*Reading text:*

┄┄┄┄┄┄

How will the children of the Moon and Mars be shaped by low gravity?

March 14, 2011 - 0:0

Katherine Gammon, writing for the website ""Life's Little Mysteries,"" speculates that children born on other planets are going to be taller than Earth children, mainly due to the lower gravity on world like Mars.

While research has been extensively conducted on the effects of micro gravity on humans, primarily on the International Space Station and the Soviet built Mir space station, the long term effects of low gravity are not well understood. The only experiences humans have in low gravity are three day sojourns in the one sixth gravity of the Moon during the Apollo lunar missions.
Further research waits for the day, presumed now to be distant, when people are working and living on the Moon and Mars. Clearly a child born and raised on the Moon or Mars is going to have problems if he or she were to venture to Earth, even considering that humans have evolved to deal with the Earth's gravity over millions of years. The muscles of such children will have atrophied compared to those born and raised on the green hills of Earth. Their bones are likely to be more brittle.
Just as researchers are trying to find ways to condition people against the long term effects of micro gravity, this prospect suggest that a useful line of research for a Lunar base or a Mars outpost would be to develop techniques that will condition people against the long term effects of low gravity.

┄┄┄┄┄┄

(Items from a dataset)
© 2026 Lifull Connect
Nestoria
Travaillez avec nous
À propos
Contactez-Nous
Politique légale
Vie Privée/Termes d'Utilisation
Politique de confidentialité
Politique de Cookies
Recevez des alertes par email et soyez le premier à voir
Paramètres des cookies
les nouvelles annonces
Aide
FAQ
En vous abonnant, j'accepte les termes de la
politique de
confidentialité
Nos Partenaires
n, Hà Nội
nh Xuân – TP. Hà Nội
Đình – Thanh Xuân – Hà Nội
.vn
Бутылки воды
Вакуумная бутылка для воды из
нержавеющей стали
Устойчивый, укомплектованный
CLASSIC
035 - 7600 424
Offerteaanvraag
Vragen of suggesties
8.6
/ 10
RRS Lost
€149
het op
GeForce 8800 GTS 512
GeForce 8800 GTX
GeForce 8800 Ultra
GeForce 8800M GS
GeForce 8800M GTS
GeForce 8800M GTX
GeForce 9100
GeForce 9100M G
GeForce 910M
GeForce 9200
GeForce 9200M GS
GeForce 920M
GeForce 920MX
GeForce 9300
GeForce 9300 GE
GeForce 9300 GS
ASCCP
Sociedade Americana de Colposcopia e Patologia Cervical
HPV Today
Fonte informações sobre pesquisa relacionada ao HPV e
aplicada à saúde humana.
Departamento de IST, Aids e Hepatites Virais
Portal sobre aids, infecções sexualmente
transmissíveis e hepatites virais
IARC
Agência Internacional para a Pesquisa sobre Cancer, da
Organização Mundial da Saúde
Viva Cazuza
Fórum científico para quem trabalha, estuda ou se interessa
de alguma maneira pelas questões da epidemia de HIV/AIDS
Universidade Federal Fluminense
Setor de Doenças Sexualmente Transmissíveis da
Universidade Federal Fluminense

┄┄┄┄┄┄

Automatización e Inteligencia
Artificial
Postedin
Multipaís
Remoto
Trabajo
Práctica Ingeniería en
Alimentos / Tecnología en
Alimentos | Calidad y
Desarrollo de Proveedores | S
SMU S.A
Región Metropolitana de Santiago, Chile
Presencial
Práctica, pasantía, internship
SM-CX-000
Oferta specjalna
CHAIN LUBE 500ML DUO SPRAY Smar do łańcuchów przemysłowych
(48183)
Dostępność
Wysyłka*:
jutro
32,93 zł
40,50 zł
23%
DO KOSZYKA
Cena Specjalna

┄┄┄┄┄┄

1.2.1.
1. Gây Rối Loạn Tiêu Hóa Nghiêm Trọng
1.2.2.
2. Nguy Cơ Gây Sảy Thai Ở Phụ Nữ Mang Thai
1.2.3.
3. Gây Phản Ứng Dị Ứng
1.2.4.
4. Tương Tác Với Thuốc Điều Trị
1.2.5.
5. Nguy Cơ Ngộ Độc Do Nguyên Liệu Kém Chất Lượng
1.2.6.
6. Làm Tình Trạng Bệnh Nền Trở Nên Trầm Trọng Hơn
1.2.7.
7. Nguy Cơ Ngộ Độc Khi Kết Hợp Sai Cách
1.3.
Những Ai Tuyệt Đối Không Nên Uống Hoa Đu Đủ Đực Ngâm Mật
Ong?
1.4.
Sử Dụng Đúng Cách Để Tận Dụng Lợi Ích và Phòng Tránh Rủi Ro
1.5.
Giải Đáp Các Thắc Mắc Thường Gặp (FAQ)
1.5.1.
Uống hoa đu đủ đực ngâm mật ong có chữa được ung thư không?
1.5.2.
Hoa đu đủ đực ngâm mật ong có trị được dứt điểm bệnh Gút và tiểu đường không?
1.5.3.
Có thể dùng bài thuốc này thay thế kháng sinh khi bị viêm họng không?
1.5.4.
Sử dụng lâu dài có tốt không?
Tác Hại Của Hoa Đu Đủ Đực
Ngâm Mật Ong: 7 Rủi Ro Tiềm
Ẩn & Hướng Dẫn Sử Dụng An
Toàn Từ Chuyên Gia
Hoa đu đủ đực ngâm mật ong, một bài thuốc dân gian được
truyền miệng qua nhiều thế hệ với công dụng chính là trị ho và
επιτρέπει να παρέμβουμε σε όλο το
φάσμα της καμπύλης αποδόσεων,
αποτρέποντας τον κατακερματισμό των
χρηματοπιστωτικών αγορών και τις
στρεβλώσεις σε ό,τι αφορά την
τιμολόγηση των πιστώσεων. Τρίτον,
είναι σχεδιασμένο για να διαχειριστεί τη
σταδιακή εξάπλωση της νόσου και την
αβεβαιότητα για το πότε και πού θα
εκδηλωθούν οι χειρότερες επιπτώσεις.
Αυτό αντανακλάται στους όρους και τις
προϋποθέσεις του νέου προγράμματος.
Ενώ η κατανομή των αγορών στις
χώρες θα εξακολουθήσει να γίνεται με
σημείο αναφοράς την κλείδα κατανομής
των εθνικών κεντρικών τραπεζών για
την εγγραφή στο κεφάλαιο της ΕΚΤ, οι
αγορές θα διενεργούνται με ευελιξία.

┄┄┄┄┄┄

*Tasks to carry out:*
a. Answer these questions using the low-gravity article.
(i) Which two space stations does it name as the main sites of research on micro gravity?
(ii) How long did humans stay in the Moon's one-sixth gravity during the Apollo lunar missions?
(iii) What does it say is likely to happen to the bones of children raised on the Moon or Mars?
b. Pick up the low-gravity article after its final sentence and continue it.

*Responses by task:*
a.
(i) The International Space Station and the Soviet-built Mir space station.
(ii) Three days.
(iii) Their bones are likely to be more brittle.

b.
Will exercise be useful? Without a doubt, but the time required to keep one in shape for a trip to Earth might not be worth it. Could a person who has lived their entire life on the Moon or Mars undergo a period of exercise that would bring them up to living under Earth gravity?
What about medication? Could drugs be used to strengthen bones and muscles to allow a person who has spent their entire lives on the Moon or Mars to visit Earth?
Maybe a combination of drugs and exercise would do the trick. But that is just speculation and needs to be studied with research. Otherwise, people who propose to immigrate to the Moon or Mars as settlers will be presented with a disquieting choice. They may be condemning their children, should they decide to have any, to living on those worlds pretty much forever. That might not be a bad prospect. Living life as a pioneer on a frontier world would likely be very fulfilling for most.
But just as many people on Earth look up at the night sky, wondering what life would be like in the freedom of space, would people on Mars, say, chafe at being made prisoners of gravity? One suspects that human ingenuity will take a hand and the children of Mars and of the Moon will yet be able to visit the Mother World of their ancestors and appreciate anew the cradle of a human civilization that is by their time expanding toward the stars.